- Born: 1946 Middlesex, England
- Died: 22 January 2024 (aged 77)
- Allegiance: United Kingdom
- Branch: British Army
- Service years: 1977–2002
- Rank: Colonel
- Commands: Queen Alexandra's Royal Army Nursing Corps (1999–2002)
- Awards: Commander of the Order of the British Empire Associate of the Royal Red Cross

= Bridget McEvilly =

British Army nurse and nursing administrator (1946–2024)

Colonel Bridget Christina McEvilly, (1946 – 22 January 2024) was a British Army nurse and nursing administrator who served as Director Army Nursing Services and Matron-in-Chief of the Queen Alexandra's Royal Army Nursing Corps (QARANC).

==Life and career==
Born in Middlesex, McEvilly was commissioned in Queen Alexandra's Royal Army Nursing Corps (QARANC) in 1977, having previously been a nurse in hospitals in, among other places, Canada, London, and the Falkland Islands.
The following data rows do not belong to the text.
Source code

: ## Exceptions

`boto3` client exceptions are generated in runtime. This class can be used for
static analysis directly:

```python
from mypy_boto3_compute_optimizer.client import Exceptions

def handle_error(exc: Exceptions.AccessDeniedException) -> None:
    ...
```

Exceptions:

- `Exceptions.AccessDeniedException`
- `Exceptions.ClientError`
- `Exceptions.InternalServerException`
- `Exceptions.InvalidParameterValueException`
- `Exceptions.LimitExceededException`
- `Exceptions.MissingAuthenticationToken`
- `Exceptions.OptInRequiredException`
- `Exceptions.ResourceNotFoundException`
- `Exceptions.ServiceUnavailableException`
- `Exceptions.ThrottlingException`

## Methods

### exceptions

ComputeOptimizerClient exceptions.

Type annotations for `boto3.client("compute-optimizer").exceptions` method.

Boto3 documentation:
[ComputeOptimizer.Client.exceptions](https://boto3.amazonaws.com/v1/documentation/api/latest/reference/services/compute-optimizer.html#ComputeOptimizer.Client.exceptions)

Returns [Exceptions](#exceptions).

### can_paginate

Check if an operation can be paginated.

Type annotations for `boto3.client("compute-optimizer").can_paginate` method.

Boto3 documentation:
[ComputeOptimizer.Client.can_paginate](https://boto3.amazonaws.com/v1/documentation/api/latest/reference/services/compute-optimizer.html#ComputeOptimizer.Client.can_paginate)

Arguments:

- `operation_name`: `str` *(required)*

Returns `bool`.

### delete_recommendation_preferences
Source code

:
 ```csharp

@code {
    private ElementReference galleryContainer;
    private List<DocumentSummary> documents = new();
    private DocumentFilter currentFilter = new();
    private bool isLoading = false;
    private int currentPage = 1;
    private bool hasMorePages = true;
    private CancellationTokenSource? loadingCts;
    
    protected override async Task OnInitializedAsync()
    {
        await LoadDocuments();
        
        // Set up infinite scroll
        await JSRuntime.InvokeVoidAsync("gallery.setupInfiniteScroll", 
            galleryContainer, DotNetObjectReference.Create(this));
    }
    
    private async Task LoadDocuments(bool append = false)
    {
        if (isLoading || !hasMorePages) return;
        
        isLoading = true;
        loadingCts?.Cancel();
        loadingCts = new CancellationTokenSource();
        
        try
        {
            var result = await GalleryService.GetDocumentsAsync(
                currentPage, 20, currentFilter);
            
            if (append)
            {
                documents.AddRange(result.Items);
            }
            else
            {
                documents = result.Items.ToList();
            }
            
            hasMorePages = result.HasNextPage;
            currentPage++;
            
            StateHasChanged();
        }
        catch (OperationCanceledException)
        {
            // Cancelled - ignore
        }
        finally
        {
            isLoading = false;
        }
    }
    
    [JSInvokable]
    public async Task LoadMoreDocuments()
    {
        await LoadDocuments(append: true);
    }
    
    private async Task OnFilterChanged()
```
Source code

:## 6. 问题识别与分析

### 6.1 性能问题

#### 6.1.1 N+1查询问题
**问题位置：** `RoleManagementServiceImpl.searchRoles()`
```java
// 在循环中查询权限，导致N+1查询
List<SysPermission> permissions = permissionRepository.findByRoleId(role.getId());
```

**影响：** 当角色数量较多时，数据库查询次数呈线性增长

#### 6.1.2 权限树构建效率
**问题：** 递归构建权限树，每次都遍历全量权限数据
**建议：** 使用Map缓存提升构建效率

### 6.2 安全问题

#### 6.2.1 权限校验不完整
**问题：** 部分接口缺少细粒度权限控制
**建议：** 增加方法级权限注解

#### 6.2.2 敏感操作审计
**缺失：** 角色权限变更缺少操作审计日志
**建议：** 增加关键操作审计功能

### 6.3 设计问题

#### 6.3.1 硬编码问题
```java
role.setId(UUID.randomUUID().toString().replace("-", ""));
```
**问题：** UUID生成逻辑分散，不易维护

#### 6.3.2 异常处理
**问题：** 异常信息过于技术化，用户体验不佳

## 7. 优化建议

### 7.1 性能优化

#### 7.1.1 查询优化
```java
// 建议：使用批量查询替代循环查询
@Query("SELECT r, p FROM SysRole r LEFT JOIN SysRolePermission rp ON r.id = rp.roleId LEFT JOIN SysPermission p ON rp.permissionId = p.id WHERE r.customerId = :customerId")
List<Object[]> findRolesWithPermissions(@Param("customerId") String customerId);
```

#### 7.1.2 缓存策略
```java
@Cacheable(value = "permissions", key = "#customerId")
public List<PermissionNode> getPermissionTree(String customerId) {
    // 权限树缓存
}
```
McEvilly was later a nursing administrator at the Ministry of Defence, and served as Assistant Director Army Nursing Services. She was awarded the Associate of the Royal Red Cross in the 1985 New Year Honours, and appointed a Commander of the Order of the British Empire in the 2002 New Year Honours.

== Death ==
McEvilly died after a long illness on 22 January 2024, at the age of 77.